:: Problem to work on ::
Return every line of the data that contains the string "often".

Excerpts from a dataset:
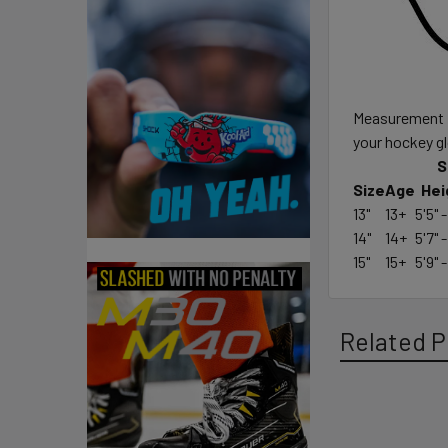
Measurement fr
your hockey g
S
Size
Age
Hei
13"
13+
5'5" -
14"
14+
5'7" -
15"
15+
5'9" -
Related P
Related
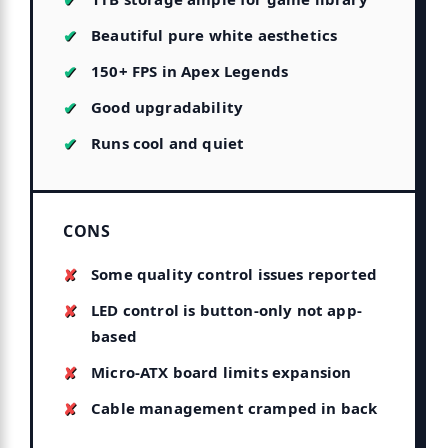
Beautiful pure white aesthetics
150+ FPS in Apex Legends
Good upgradability
Runs cool and quiet
CONS
Some quality control issues reported
LED control is button-only not app-
based
Micro-ATX board limits expansion
Cable management cramped in back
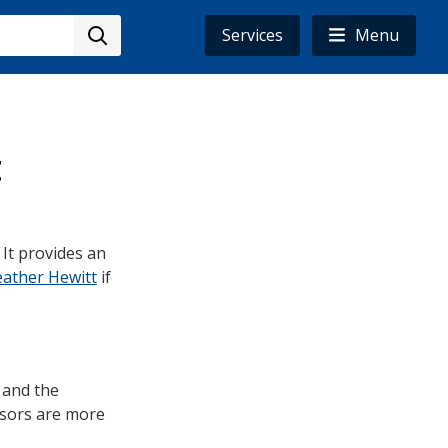
Services
Menu
t
. It provides an
ather Hewitt
if
 and the
ssors are more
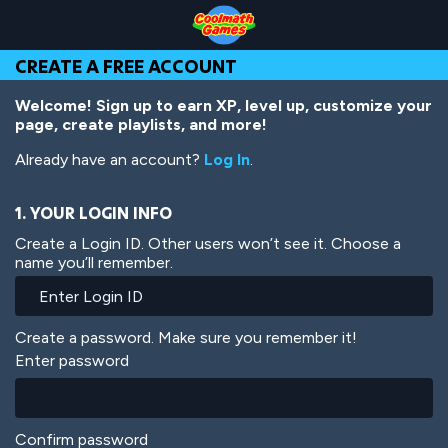
Skip
Skip
Skip
Skip
Skip
to
to
to
to
to
Top
Navigation
Main
Footer
main
CREATE A FREE ACCOUNT
of
Content
content
Page
Welcome! Sign up to earn XP, level up, customize your
page, create playlists, and more!
Already have an account?
Log In
.
1. YOUR LOGIN INFO
Create a Login ID. Other users won’t see it. Choose a
name you’ll remember.
Create a password. Make sure you remember it!
Enter password
Confirm password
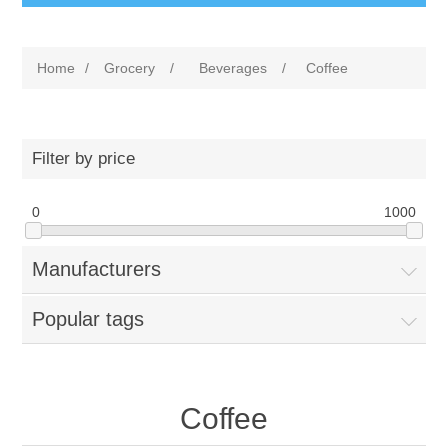
Home
/
Grocery
/
Beverages
/
Coffee
Filter by price
0
1000
Manufacturers
Popular tags
Coffee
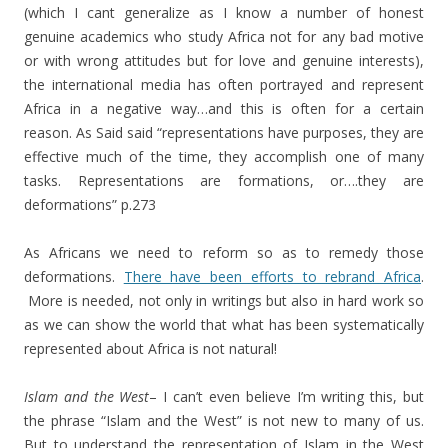
(which I cant generalize as I know a number of honest
genuine academics who study Africa not for any bad motive
or with wrong attitudes but for love and genuine interests),
the international media has often portrayed and represent
Africa in a negative way…and this is often for a certain
reason. As Said said “representations have purposes, they are
effective much of the time, they accomplish one of many
tasks. Representations are formations, or….they are
deformations” p.273
As Africans we need to reform so as to remedy those
deformations.
There have been efforts to rebrand Africa
.
More is needed, not only in writings but also in hard work so
as we can show the world that what has been systematically
represented about Africa is not natural!
Islam and the West
– I can’t even believe I’m writing this, but
the phrase “Islam and the West” is not new to many of us.
But to understand the representation of Islam in the West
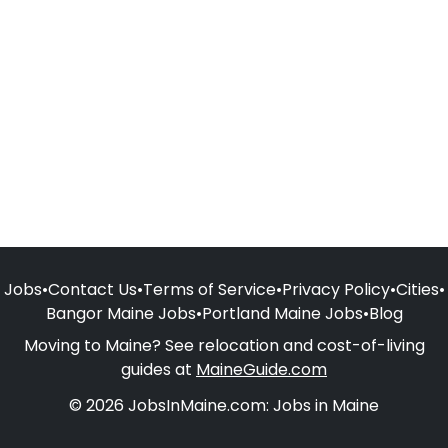
Jobs
•
Contact Us
•
Terms of Service
•
Privacy Policy
•
Cities
•
Bangor Maine Jobs
•
Portland Maine Jobs
•
Blog
Moving to Maine? See relocation and cost-of-living
guides at
MaineGuide.com
© 2026 JobsInMaine.com: Jobs in Maine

:: Result for this exercise ::
the international media has often portrayed and represent
Africa in a negative way…and this is often for a certain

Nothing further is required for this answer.